The corporate affairs ministry wants all unlisted companies
with paid-up capital of more than Rs 50 million to digitalise shares by June-end. Others can do so by September.
The aim is to make transactions more transparent.
“The National Securities Depository Ltd
(NSDL) and the Central Securities Depository Ltd (CDSL) will have pre-verified shares in electronic mode, which will help settle transactions in an effective manner,” according to a senior government official.
When shares in the electronic form are available with the depositories, it acts as primary evidence for those who hold the shares.
It is not always possible to track the ownership of shares in the physical format. The move is likely to bring an end to benami transactions, according to experts.
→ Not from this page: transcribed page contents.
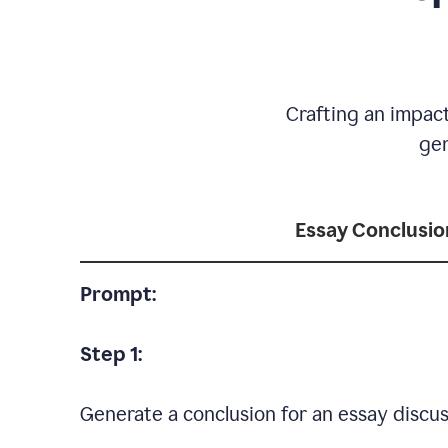
Crafting an impact
gen
Essay Conclusio
Prompt:
Step 1:
Generate a conclusion for an essay discus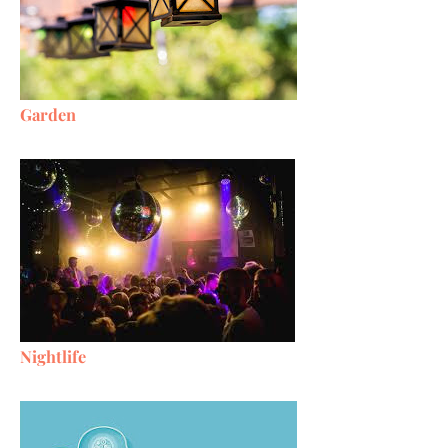
Garden
Nightlife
The government is also in discussion with the NSDL and the CSDL to fix enrolment rates for these companies.
The ministry has asked these registries to reduce joining fees.
Sebi rules require all listed companies
to dematerialise shares. There are around 70,000 public limited companies
that are unlisted.
More than one million private limited companies
are registered with the corporate affairs ministry.
Dematerialisation, or demat, involves conversion of physical stocks into electronic form.
India has around 6,000 listed companies, and almost all shares are held in the demat form.